Daniel Lemire's blog

, 2 min read

Function signature: how do you order parameters?

Most programming languages force you to order your function parameters. Getting them wrong might break your code.

What is the most natural way to order the parameters?

A language should aim to be generally consistent to minimize surprises. For example, in most languages, to copy the value of the variable source into variable destination, you’d write:

destination = source;

So it makes sense that, in C, we have the following copy function:

memcpy(void *destination, const void *source, size_t n);

Go, the new language designed by some of the early C programmers, follows the same tradition:

func copy(destination, source []T) int

Meanwhile, Java is arguably backward with the arraycopy function:

void arraycopy(Object source,
             int sourcePos,
             Object destination,
             int destinationPos,
             int length);

The justification for Java’s order is that, in English, you say that you copy from the source to the destination. Nobody says “I copied to x the value y“. But then why don’t we write a value copy from y to x as follows?

y->x;

Sadly, Java is not even consistent in being backward. For example, to copy data from the ByteBuffer destination to the ByteBuffer source, you have to write:

destination.put(source);

This is, in my opinion, the correct order, but if you are used to having the source being first, you might be confused by that particular ordering.

▶ Work request 1
Answer these questions on the post about ordering function parameters:
(a) Which C function does the post give as its copy example?
(b) Which Java function does the post call arguably backward?
(c) What type are destination and source in the put example?
▶ Work request 2
Transcribe the post about ordering function parameters from "The justification for" up to and including "x as follows?".
The items after the post are separate material and are not connected to it.

▶ Record extracts

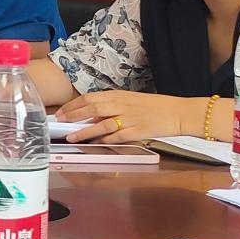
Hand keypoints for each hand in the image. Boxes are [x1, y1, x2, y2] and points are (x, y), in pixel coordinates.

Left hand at [57, 90, 195, 143]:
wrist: (179, 112)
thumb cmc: (154, 106)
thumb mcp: (130, 99)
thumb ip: (111, 105)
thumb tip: (90, 114)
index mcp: (119, 95)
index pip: (90, 98)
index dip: (73, 105)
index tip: (61, 112)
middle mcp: (122, 105)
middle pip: (92, 108)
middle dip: (73, 115)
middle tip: (60, 122)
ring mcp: (130, 118)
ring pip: (101, 124)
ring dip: (84, 131)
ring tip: (72, 137)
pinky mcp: (138, 131)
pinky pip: (117, 136)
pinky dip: (105, 140)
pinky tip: (95, 143)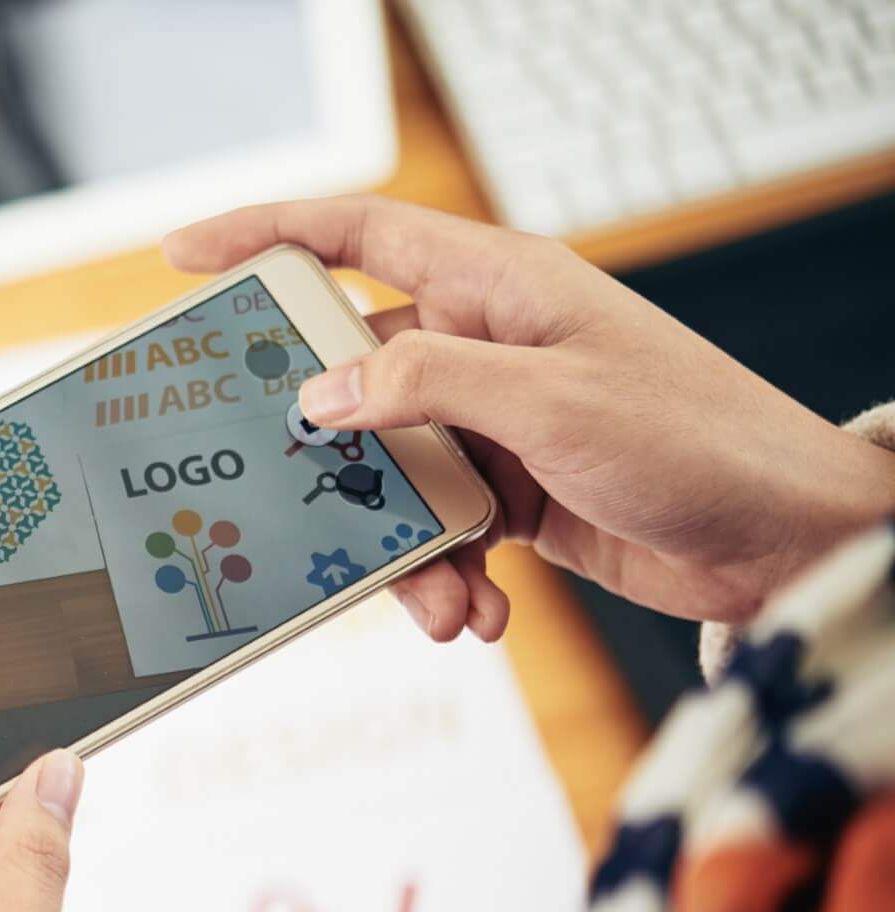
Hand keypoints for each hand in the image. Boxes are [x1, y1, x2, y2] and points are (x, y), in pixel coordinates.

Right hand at [165, 196, 894, 638]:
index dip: (266, 236)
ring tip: (440, 604)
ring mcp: (496, 422)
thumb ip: (426, 387)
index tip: (187, 259)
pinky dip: (447, 581)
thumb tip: (320, 394)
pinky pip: (435, 532)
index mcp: (496, 286)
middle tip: (277, 493)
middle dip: (322, 456)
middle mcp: (487, 345)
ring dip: (398, 549)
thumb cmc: (695, 440)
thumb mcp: (549, 402)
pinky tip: (484, 615)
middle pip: (353, 380)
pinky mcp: (512, 494)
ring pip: (388, 476)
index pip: (357, 235)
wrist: (785, 540)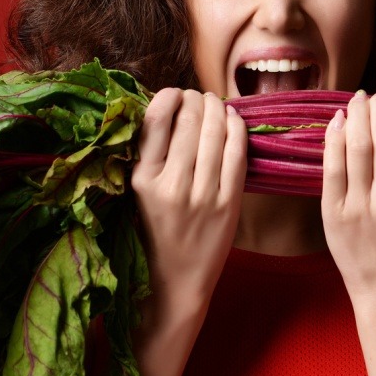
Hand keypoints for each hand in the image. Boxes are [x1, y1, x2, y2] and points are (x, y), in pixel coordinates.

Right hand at [131, 88, 246, 305]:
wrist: (176, 281)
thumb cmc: (154, 233)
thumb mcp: (138, 194)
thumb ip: (150, 157)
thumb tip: (169, 108)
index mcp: (142, 179)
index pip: (156, 119)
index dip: (170, 96)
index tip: (175, 93)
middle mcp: (171, 185)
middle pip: (189, 120)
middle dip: (196, 99)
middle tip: (198, 97)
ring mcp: (203, 195)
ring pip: (215, 132)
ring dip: (217, 108)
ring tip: (214, 103)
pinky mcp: (228, 204)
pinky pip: (237, 154)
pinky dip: (237, 129)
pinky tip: (233, 119)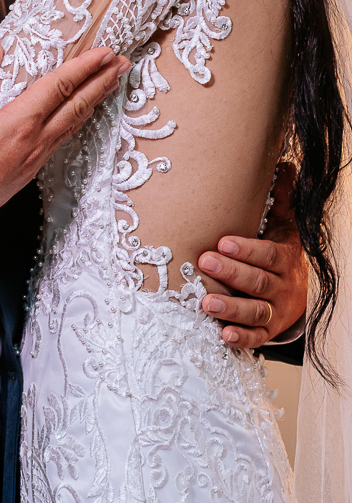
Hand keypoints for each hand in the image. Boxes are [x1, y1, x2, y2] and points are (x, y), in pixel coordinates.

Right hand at [0, 41, 130, 212]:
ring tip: (110, 86)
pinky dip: (76, 123)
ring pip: (73, 126)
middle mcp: (34, 141)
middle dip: (102, 82)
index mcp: (18, 122)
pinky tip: (79, 117)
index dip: (85, 67)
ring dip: (94, 102)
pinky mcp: (28, 172)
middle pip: (77, 106)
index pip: (60, 87)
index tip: (106, 53)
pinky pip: (60, 141)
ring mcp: (34, 159)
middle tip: (123, 64)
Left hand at [198, 165, 307, 347]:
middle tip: (205, 263)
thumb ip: (281, 197)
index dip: (247, 249)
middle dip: (232, 273)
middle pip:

▶ Expected output 1
(a) memcpy
(b) arraycopy
(c) ByteBuffer

▶ Expected output 2
The justification for Java’s order is that, in English, you say that you copy from the source to the destination. Nobody says “I copied to x the value y“. But then why don’t we write a value copy from y to x as follows?